Apr 21, 2024 | Conscious Leadership, Daily Trek

Beyond the "Good" Fight - Radical Trekking - Ayelet Baron

We live in a world where people love “good” stories about unsung heroes. People coming together to help the under served or the ill at times of need. But why is it that we have not built our systems that serve all of us?

Watching thousands of people gather to protest yesterday made me reflect. They were rallying for the ‘good’ fight around rights. But it sparked a thought: what if this collective energy was channeled into creation rather than opposition? Why keep fighting broken systems?

Too often, when we engage in battle against a system, we inadvertently become the system. Instead, we can use our energy to build healthy systems. Because if the people at the “top” cared about us, there would be no reason to fight the system. There would be no need for the “good” fight or “good news” with un-sung heroes rising.
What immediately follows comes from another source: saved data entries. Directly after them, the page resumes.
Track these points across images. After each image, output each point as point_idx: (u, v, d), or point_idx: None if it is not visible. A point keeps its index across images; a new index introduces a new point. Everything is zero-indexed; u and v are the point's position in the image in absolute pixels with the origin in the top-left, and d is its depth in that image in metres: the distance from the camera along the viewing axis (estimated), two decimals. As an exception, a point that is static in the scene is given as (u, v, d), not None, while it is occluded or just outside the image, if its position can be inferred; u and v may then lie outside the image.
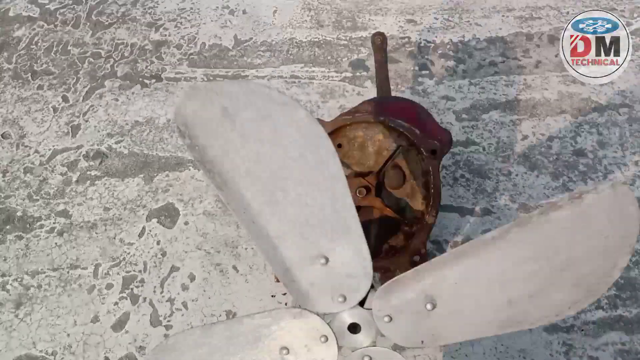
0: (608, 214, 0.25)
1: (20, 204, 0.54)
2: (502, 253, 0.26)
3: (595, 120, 0.58)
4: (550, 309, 0.27)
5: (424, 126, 0.44)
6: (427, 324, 0.27)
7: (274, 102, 0.24)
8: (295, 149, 0.25)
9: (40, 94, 0.64)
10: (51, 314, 0.46)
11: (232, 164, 0.25)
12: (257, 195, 0.26)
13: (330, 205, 0.26)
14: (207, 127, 0.25)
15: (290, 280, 0.27)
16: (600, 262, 0.26)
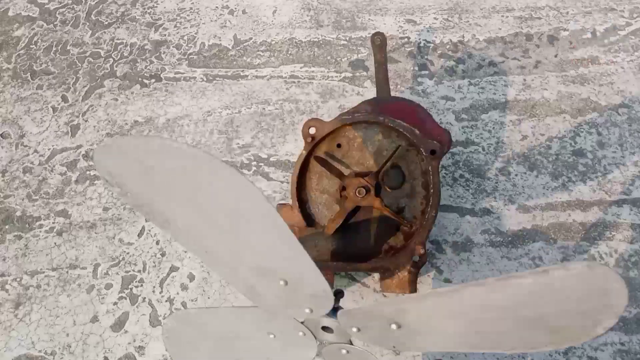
0: (584, 288, 0.22)
1: (20, 203, 0.54)
2: (461, 302, 0.25)
3: (595, 120, 0.59)
4: (525, 344, 0.26)
5: (424, 126, 0.44)
6: (395, 336, 0.27)
7: (189, 157, 0.22)
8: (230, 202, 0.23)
9: (40, 93, 0.64)
10: (50, 313, 0.46)
11: (168, 207, 0.24)
12: (205, 233, 0.25)
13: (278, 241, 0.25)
14: (132, 176, 0.24)
15: (256, 295, 0.27)
16: (579, 321, 0.24)
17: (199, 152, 0.22)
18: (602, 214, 0.51)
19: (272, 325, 0.29)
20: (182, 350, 0.32)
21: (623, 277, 0.46)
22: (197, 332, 0.31)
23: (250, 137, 0.58)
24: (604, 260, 0.48)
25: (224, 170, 0.22)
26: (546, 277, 0.22)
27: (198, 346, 0.32)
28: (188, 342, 0.32)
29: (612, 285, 0.22)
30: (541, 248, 0.49)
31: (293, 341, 0.29)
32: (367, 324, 0.27)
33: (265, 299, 0.28)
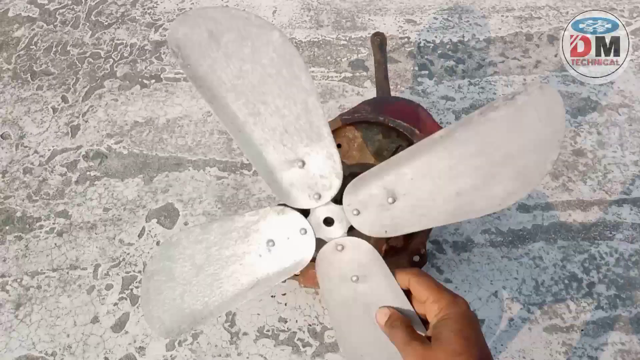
0: (538, 112, 0.29)
1: (20, 204, 0.54)
2: (449, 150, 0.30)
3: (595, 120, 0.59)
4: (493, 199, 0.31)
5: (424, 126, 0.44)
6: (389, 215, 0.31)
7: (252, 25, 0.28)
8: (272, 66, 0.29)
9: (40, 94, 0.64)
10: (51, 314, 0.46)
11: (219, 80, 0.29)
12: (241, 107, 0.30)
13: (304, 116, 0.30)
14: (196, 48, 0.29)
15: (273, 181, 0.31)
16: (534, 156, 0.30)
17: (265, 22, 0.28)
18: (603, 213, 0.51)
19: (273, 231, 0.33)
20: (156, 285, 0.34)
21: (623, 277, 0.46)
22: (187, 252, 0.34)
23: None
24: (604, 260, 0.48)
25: (281, 40, 0.28)
26: (514, 105, 0.28)
27: (183, 260, 0.34)
28: (165, 274, 0.34)
29: (556, 109, 0.28)
30: (541, 248, 0.49)
31: (292, 245, 0.33)
32: (367, 202, 0.31)
33: (281, 186, 0.32)
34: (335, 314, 0.34)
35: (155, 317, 0.34)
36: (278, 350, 0.43)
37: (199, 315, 0.34)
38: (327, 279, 0.33)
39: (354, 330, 0.33)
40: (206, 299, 0.34)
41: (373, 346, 0.33)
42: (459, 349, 0.26)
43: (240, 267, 0.33)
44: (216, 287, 0.34)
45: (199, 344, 0.44)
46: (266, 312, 0.45)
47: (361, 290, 0.33)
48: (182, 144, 0.58)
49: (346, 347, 0.34)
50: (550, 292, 0.46)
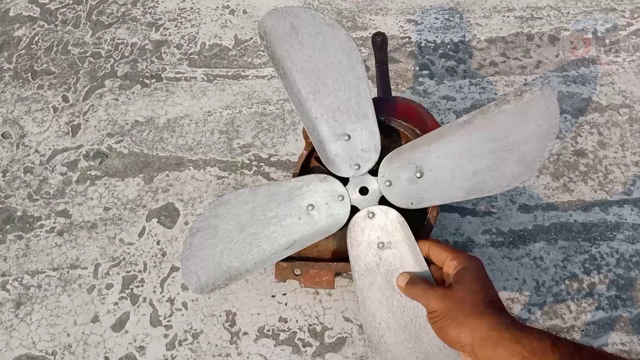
0: (539, 108, 0.35)
1: (21, 203, 0.54)
2: (470, 134, 0.36)
3: (596, 120, 0.58)
4: (502, 180, 0.36)
5: (425, 126, 0.44)
6: (416, 188, 0.37)
7: (325, 24, 0.37)
8: (335, 56, 0.37)
9: (41, 93, 0.64)
10: (51, 313, 0.46)
11: (292, 62, 0.37)
12: (305, 85, 0.37)
13: (355, 98, 0.37)
14: (278, 35, 0.36)
15: (322, 150, 0.37)
16: (535, 144, 0.36)
17: (336, 22, 0.36)
18: (603, 214, 0.51)
19: (314, 196, 0.37)
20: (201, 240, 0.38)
21: (624, 278, 0.46)
22: (233, 211, 0.38)
23: (251, 137, 0.58)
24: (605, 261, 0.48)
25: (346, 37, 0.37)
26: (521, 100, 0.35)
27: (228, 219, 0.38)
28: (209, 230, 0.38)
29: (552, 106, 0.35)
30: (542, 248, 0.49)
31: (329, 210, 0.37)
32: (399, 175, 0.37)
33: (328, 155, 0.37)
34: (358, 280, 0.37)
35: (192, 272, 0.38)
36: (278, 350, 0.43)
37: (235, 272, 0.37)
38: (356, 244, 0.37)
39: (373, 296, 0.37)
40: (244, 257, 0.37)
41: (388, 311, 0.36)
42: (477, 289, 0.30)
43: (280, 228, 0.37)
44: (255, 245, 0.37)
45: (199, 343, 0.44)
46: (266, 312, 0.45)
47: (385, 256, 0.37)
48: (182, 144, 0.58)
49: (365, 310, 0.37)
50: (550, 292, 0.46)
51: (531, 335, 0.27)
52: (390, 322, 0.36)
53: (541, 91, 0.35)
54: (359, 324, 0.44)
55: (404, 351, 0.36)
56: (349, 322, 0.44)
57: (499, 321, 0.28)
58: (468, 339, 0.29)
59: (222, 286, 0.38)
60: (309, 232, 0.37)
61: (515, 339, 0.27)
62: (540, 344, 0.26)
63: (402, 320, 0.36)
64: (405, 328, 0.36)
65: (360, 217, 0.37)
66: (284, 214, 0.37)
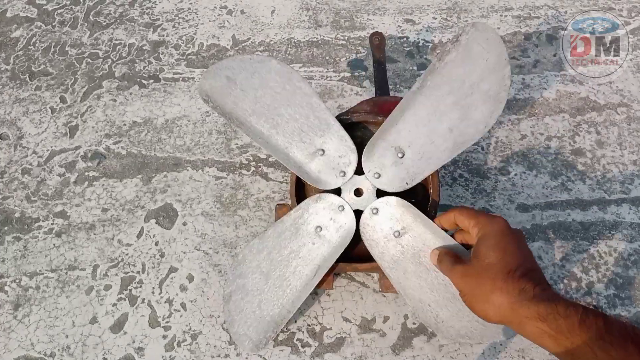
0: (480, 44, 0.36)
1: (19, 205, 0.54)
2: (428, 96, 0.36)
3: (594, 119, 0.59)
4: (478, 124, 0.36)
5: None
6: (403, 168, 0.37)
7: (255, 61, 0.38)
8: (277, 86, 0.38)
9: (38, 94, 0.64)
10: (49, 315, 0.46)
11: (242, 110, 0.38)
12: (263, 124, 0.38)
13: (312, 114, 0.38)
14: (219, 92, 0.38)
15: (304, 173, 0.38)
16: (493, 78, 0.36)
17: (264, 57, 0.38)
18: (602, 213, 0.51)
19: (317, 217, 0.38)
20: None
21: (622, 277, 0.46)
22: (253, 264, 0.39)
23: (249, 138, 0.58)
24: (603, 260, 0.48)
25: (279, 65, 0.38)
26: (460, 44, 0.36)
27: (252, 273, 0.39)
28: (240, 291, 0.39)
29: (492, 36, 0.36)
30: (540, 247, 0.49)
31: (336, 224, 0.38)
32: (382, 163, 0.37)
33: (311, 175, 0.38)
34: (392, 274, 0.37)
35: (242, 334, 0.39)
36: (277, 350, 0.43)
37: (279, 318, 0.38)
38: (375, 244, 0.37)
39: (411, 283, 0.37)
40: (280, 301, 0.38)
41: (432, 291, 0.36)
42: (493, 260, 0.29)
43: (301, 260, 0.38)
44: (285, 286, 0.38)
45: (198, 344, 0.44)
46: (265, 313, 0.45)
47: (405, 242, 0.37)
48: (180, 144, 0.58)
49: (410, 299, 0.37)
50: (549, 291, 0.46)
51: (557, 311, 0.26)
52: (439, 300, 0.36)
53: (474, 27, 0.36)
54: (357, 324, 0.44)
55: (463, 321, 0.36)
56: (347, 322, 0.44)
57: (520, 296, 0.27)
58: (496, 316, 0.28)
59: (273, 336, 0.38)
60: (327, 252, 0.38)
61: (541, 317, 0.26)
62: (566, 322, 0.25)
63: (449, 294, 0.36)
64: (453, 299, 0.36)
65: (367, 217, 0.38)
66: (298, 246, 0.38)
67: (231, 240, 0.50)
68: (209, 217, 0.52)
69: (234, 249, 0.49)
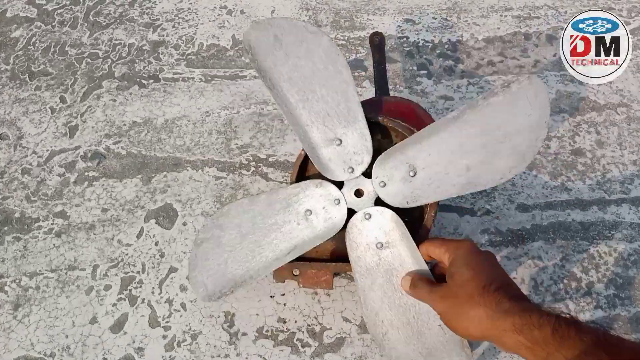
0: (528, 98, 0.35)
1: (18, 205, 0.54)
2: (460, 129, 0.36)
3: (594, 119, 0.59)
4: (496, 173, 0.36)
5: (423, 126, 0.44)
6: (410, 187, 0.37)
7: (308, 31, 0.36)
8: (320, 63, 0.37)
9: (38, 94, 0.64)
10: (49, 315, 0.46)
11: (279, 72, 0.37)
12: (294, 94, 0.37)
13: (344, 103, 0.37)
14: (263, 47, 0.37)
15: (315, 156, 0.37)
16: (527, 135, 0.36)
17: (318, 29, 0.36)
18: (602, 213, 0.51)
19: (311, 202, 0.38)
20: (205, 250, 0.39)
21: (622, 277, 0.46)
22: (235, 221, 0.38)
23: (249, 138, 0.58)
24: (603, 260, 0.48)
25: (329, 43, 0.36)
26: (510, 91, 0.35)
27: (230, 229, 0.38)
28: (213, 241, 0.39)
29: (542, 95, 0.36)
30: (540, 247, 0.49)
31: (327, 214, 0.38)
32: (392, 175, 0.37)
33: (321, 160, 0.37)
34: (360, 280, 0.38)
35: (199, 281, 0.38)
36: (277, 350, 0.43)
37: (240, 279, 0.38)
38: (355, 246, 0.38)
39: (375, 295, 0.37)
40: (247, 264, 0.38)
41: (390, 309, 0.37)
42: (467, 278, 0.30)
43: (280, 235, 0.38)
44: (257, 252, 0.38)
45: (198, 344, 0.44)
46: (265, 313, 0.45)
47: (384, 255, 0.37)
48: (180, 144, 0.58)
49: (367, 309, 0.38)
50: (549, 291, 0.46)
51: (531, 322, 0.26)
52: (393, 320, 0.37)
53: (529, 80, 0.35)
54: (357, 324, 0.44)
55: (408, 347, 0.37)
56: (347, 322, 0.44)
57: (497, 308, 0.28)
58: (477, 332, 0.29)
59: (228, 293, 0.38)
60: (308, 237, 0.38)
61: (517, 329, 0.26)
62: (540, 333, 0.26)
63: (405, 318, 0.37)
64: (407, 325, 0.36)
65: (357, 219, 0.38)
66: (283, 221, 0.38)
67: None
68: (209, 217, 0.52)
69: (234, 249, 0.49)
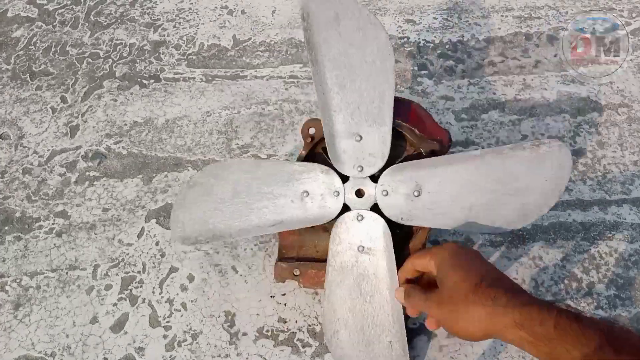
0: (552, 163, 0.36)
1: (19, 204, 0.54)
2: (478, 168, 0.36)
3: (595, 120, 0.59)
4: (495, 222, 0.36)
5: (424, 126, 0.44)
6: (410, 205, 0.37)
7: (369, 21, 0.36)
8: (370, 56, 0.36)
9: (39, 94, 0.64)
10: (50, 315, 0.46)
11: (327, 51, 0.36)
12: (333, 77, 0.37)
13: (378, 103, 0.37)
14: (320, 21, 0.36)
15: (332, 144, 0.37)
16: (538, 198, 0.36)
17: (378, 22, 0.36)
18: (602, 213, 0.51)
19: (312, 185, 0.37)
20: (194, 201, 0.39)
21: (623, 277, 0.46)
22: (232, 177, 0.38)
23: (250, 138, 0.58)
24: (603, 260, 0.48)
25: (385, 41, 0.36)
26: (538, 150, 0.35)
27: (225, 183, 0.38)
28: (205, 187, 0.39)
29: (565, 164, 0.36)
30: (541, 247, 0.49)
31: (322, 201, 0.38)
32: (397, 188, 0.37)
33: (336, 149, 0.37)
34: (330, 274, 0.38)
35: (179, 221, 0.39)
36: (277, 350, 0.43)
37: (219, 233, 0.38)
38: (338, 241, 0.38)
39: (339, 293, 0.38)
40: (230, 222, 0.38)
41: (349, 311, 0.38)
42: (457, 279, 0.30)
43: (272, 205, 0.38)
44: (244, 214, 0.38)
45: (199, 344, 0.44)
46: (265, 313, 0.45)
47: (362, 260, 0.37)
48: (181, 144, 0.58)
49: (328, 303, 0.38)
50: (550, 292, 0.46)
51: (532, 317, 0.26)
52: (349, 322, 0.37)
53: (559, 148, 0.35)
54: (358, 324, 0.44)
55: (354, 352, 0.37)
56: (348, 323, 0.44)
57: (494, 304, 0.27)
58: (478, 332, 0.28)
59: (203, 242, 0.39)
60: (297, 217, 0.38)
61: (517, 324, 0.26)
62: (542, 328, 0.25)
63: (360, 324, 0.37)
64: (360, 331, 0.37)
65: (349, 217, 0.38)
66: (279, 193, 0.38)
67: (232, 240, 0.50)
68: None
69: (235, 249, 0.49)
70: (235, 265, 0.48)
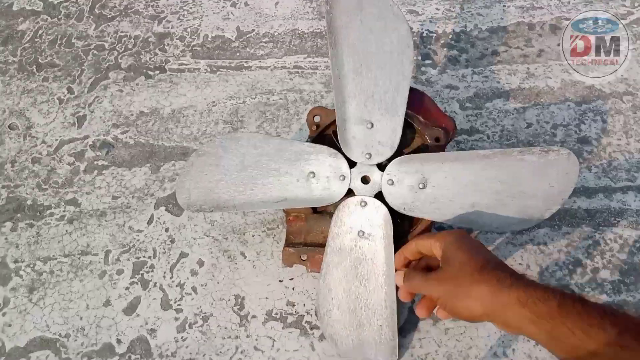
0: (558, 170, 0.36)
1: (30, 192, 0.55)
2: (484, 168, 0.36)
3: (600, 108, 0.59)
4: (495, 222, 0.36)
5: (429, 114, 0.44)
6: (413, 197, 0.37)
7: (392, 12, 0.37)
8: (389, 46, 0.37)
9: (46, 85, 0.65)
10: (64, 298, 0.47)
11: (346, 35, 0.37)
12: (350, 62, 0.37)
13: (392, 92, 0.37)
14: (343, 5, 0.37)
15: (342, 128, 0.38)
16: (541, 202, 0.36)
17: (401, 14, 0.36)
18: (607, 200, 0.51)
19: (319, 166, 0.38)
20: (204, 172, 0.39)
21: (627, 263, 0.47)
22: (241, 150, 0.39)
23: (255, 127, 0.59)
24: (608, 246, 0.49)
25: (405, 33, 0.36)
26: (546, 156, 0.36)
27: (234, 156, 0.39)
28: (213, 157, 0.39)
29: (572, 172, 0.36)
30: (546, 234, 0.49)
31: (328, 184, 0.38)
32: (403, 178, 0.37)
33: (346, 134, 0.37)
34: (329, 255, 0.38)
35: (185, 188, 0.40)
36: (286, 332, 0.44)
37: (224, 204, 0.39)
38: (340, 224, 0.38)
39: (335, 274, 0.38)
40: (235, 194, 0.39)
41: (344, 293, 0.38)
42: (464, 259, 0.30)
43: (277, 182, 0.38)
44: (249, 188, 0.38)
45: (209, 326, 0.45)
46: (274, 296, 0.46)
47: (361, 244, 0.37)
48: (187, 134, 0.59)
49: (324, 282, 0.39)
50: (554, 277, 0.46)
51: (536, 296, 0.26)
52: (342, 302, 0.38)
53: (567, 156, 0.36)
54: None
55: (344, 331, 0.38)
56: (355, 306, 0.45)
57: (499, 284, 0.28)
58: (479, 310, 0.28)
59: (207, 211, 0.39)
60: (301, 197, 0.38)
61: (521, 302, 0.26)
62: (546, 306, 0.26)
63: (353, 305, 0.37)
64: (353, 312, 0.37)
65: (353, 202, 0.38)
66: (285, 171, 0.38)
67: (240, 226, 0.51)
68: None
69: (243, 235, 0.50)
70: (243, 251, 0.49)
In our current society, unity emerges strongly during crises—be it in response to wars, economic hardships, or natural disasters. Often, we rally against perceived enemies, which may be other nations, government policies, or even nature itself. This sense of an ‘enemy’ creates deep divisions, which are not random but by design, structured to maintain certain power dynamics.

Let’s face it, we often struggle with sharing and co-creation. How frequently have you been in a group chat where just as honest dialogue begins, someone—not usually the facilitator—questions the rules? It happens more often than not. And there’s an irony in it. We have the option to simply disengage and let people be. Yet, there is always someone choosing to intervene with corrections. It has become acceptable to fall into the habit of policing each other in a manmade world of good and bad.

Now, envision systems designed without the concept of enemies, where there are no heroes or victims because we all contribute to an environment of mutual uplift and respect. In such a system, each individual’s actions promote collective wellbeing, seamlessly integrating with nature’s rhythms. Questioning does not become correcting in this world of curiosity and experimentation.

Historically, game theory illustrates that approaches based on kindness and generosity yield the most sustainable outcomes. These aren’t just about avoiding loss but about fostering long-term benefits for everyone involved. If we consider our societal designs away from confrontation and towards cooperation, we transform how we interact with each other and our planet.

Imagine if instead of isolated pockets of cooperation, we created a community dedicated to continuous support and understanding across all borders. This shift could define our interactions, moving us from a world divided by designed conflicts to one united by designed cooperation. Such a world is not only possible but necessary to no longer engage in the “good” fight. Can we be the bridge builders we need?